+++ Фрагмент страницы

Американцы всегда были нацией, с пиитетом относившейся к достижениям технического прогресса, и наиболее способные примерно из 45 кадетов, ежегодно покидавших стены академии, распределялись в артиллерию и инженерные войска. В результате самые талантливые из полководцев гражданской войны вышли из артиллерийских и инженерных офицеров: Роберт Ли — инженер, Джозеф Джонстон — артиллерист, Томас Джексон Каменная Стена — артиллерист, Уильям Шерман — артиллерист. Это, однако, не мешало им командовать при случае пехотными или кавалерийскими частями (Ли, например, был некоторое время командиром 2-го кавалерийского полка), возглавлять армии.

Напротив, неспециализированное образование, полученное в Вест-Пойнте, оказалось для них очень удачной подготовкой к гражданской войне. Как писал полковник Флетчер, «такого рода военное образование американских офицеров как нельзя более способствовало роду войны, которая им [34] предстояла, и делало их способными занять высокие места, на которые многие из них несмотря на мелкие чины, были призваны, как только началась война».

Обучение в академии Вест-Пойнт вырабатывало у офицеров американской армии еще одно важное качество. Кадеты на четыре года практически полностью отрывались сообщества; а посвятить себя военному делу в Стране Великих Возможностей могли лишь люди, в хорошем смысле слова, «одержимые», поэтому воспитанники академии представляли собой замкнутую, почти аристократическую касту, внутри которой господствовала атмосфера дружбы и армейского братства. Даже перемена рода деятельности, когда офицер после нескольких лет службы уходил в отставку, не могла разорвать этих дружеских уз, и офицеры, в прошлом воспитанники академии, поддерживали со своими бывшими коллегами и однокурсниками хорошие отношения.

Гражданская война стала для офицерского братства страшным испытанием. В обеих воюющих армиях практически не было офицера-профессионала, который не имел бы друзей за линией фронта. Большинство воспринимало такое положение вещей как ужасную трагедию, и даже генерал Джеймс Лонгстрит, человек, не склонный к излишним сантиментам, ставший в будущем одним из лучших командиров Конфедерации и правой рукой Роберта Ли, не смог скрыть своей горечи. «Это был грустный день, — писал он, — когда мы покинули товарищей всей нашей жизни и оставили двадцатилетнюю службу».

++++++
+++ Исходные данные

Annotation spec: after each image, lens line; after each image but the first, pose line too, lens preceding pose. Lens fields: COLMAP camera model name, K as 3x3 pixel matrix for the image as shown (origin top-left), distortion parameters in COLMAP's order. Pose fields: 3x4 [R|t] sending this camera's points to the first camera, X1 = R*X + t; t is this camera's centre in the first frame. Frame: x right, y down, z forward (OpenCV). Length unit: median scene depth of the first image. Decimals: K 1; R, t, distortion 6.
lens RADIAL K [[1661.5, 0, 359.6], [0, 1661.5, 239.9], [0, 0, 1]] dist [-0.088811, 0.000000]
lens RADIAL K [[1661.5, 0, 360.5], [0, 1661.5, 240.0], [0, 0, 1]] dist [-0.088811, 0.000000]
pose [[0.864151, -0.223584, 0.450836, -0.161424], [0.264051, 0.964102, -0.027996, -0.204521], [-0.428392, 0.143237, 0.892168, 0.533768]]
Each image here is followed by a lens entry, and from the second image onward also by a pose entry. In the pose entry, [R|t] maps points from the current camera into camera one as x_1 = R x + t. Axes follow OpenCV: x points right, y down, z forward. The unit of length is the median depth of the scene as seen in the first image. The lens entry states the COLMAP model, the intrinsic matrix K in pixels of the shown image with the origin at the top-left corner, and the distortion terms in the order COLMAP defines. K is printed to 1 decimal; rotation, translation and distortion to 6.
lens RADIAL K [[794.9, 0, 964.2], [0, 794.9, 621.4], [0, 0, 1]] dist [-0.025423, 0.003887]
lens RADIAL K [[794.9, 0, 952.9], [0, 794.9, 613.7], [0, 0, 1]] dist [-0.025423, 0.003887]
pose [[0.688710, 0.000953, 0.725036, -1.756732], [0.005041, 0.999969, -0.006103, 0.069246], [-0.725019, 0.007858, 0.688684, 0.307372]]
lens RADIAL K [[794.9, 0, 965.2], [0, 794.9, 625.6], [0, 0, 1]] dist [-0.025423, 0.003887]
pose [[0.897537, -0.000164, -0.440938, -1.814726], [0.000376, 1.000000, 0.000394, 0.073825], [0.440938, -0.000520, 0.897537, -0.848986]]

++++++

◆ **Задание A**
Выпишите из текста о Вест-Пойнте слово в слово отрывок, который начинается со слов «Обучение в академии» и идет до слов «однокурсниками хорошие отношения.».
◆ **Задание B**
Перечислите всех военачальников гражданской войны, которых текст о Вест-Пойнте называет по имени и фамилии.
◆ **Задание C**
Продолжите текст о выпускниках Вест-Пойнта после его последнего предложения.

◆ **Результат A**
Обучение в академии Вест-Пойнт вырабатывало у офицеров американской армии еще одно важное качество. Кадеты на четыре года практически полностью отрывались сообщества; а посвятить себя военному делу в Стране Великих Возможностей могли лишь люди, в хорошем смысле слова, «одержимые», поэтому воспитанники академии представляли собой замкнутую, почти аристократическую касту, внутри которой господствовала атмосфера дружбы и армейского братства. Даже перемена рода деятельности, когда офицер после нескольких лет службы уходил в отставку, не могла разорвать этих дружеских уз, и офицеры, в прошлом воспитанники академии, поддерживали со своими бывшими коллегами и однокурсниками хорошие отношения.

◆ **Результат B**
Роберт Ли
Джозеф Джонстон
Томас Джексон Каменная Стена
Уильям Шерман
Джеймс Лонгстрит

◆ **Результат C**
Каким бы качественным ни было образование в военной академии Вест-Пойнт, какие бы высокие профессиональные и нравственные качества ни развивало оно у офицеров американской армии, оно все равно не могло возместить им самого главного — нехватку боевого опыта. Относительно спокойная первая половина 19-го века почти не давала этой возможности. Правда, большинству героев гражданской войны пришлось-таки повоевать в Мексике в 1847–1848 годах, но, во-первых, там все они были младшими офицерами или даже солдатами, и мало кто из будущих генералов Севера и Юга командовал под Буэно-Вистей или Чатапультапиком подразделением большим, чем рота. Во-вторых, мексиканская армия [35], несмотря на замечательную храбрость своих солдат и офицеров, все же не была тем оселком, на котором американцы могли отточить военное мастерство. Да и сама Мексиканская кампания, краткая и победоносная для американского оружия как по характеру боевых действий, так и по характеру местности, на которых они разворачивались, мало походила на затяжную и кровавую войну, через которую предстояло пройти Соединенным Штатам.

Еще одной школой для американских военных были бесконечные стычки с индейцами, постоянно происходившие на западной границе. И хотя они еще меньше походили на грядущую кровопролитную борьбу Севера и Юга, чем война с Мексикой, все же и индейские войны внесли свой маленький вклад в полупустую копилку боевого опыта армии США. Именно там, на великих равнинах, американская пехота приучалась к долгим изнурительным маршам по пересеченной местности под палящим солнцем.

Правда, при этом пехотинцы старались не отдаляться от своего обоза, который легко мог стать добычей индейцев, и в результате привыкли к обилию провианта, а значит, не умели затягивать пояса. Эта привычка сказалась затем и на офицерах, которые в годы гражданской войны, находясь в более населенных, чем прерии, местах, все равно продолжали таскать за собой громоздкие фургоны, напоминавшие цыганский табор.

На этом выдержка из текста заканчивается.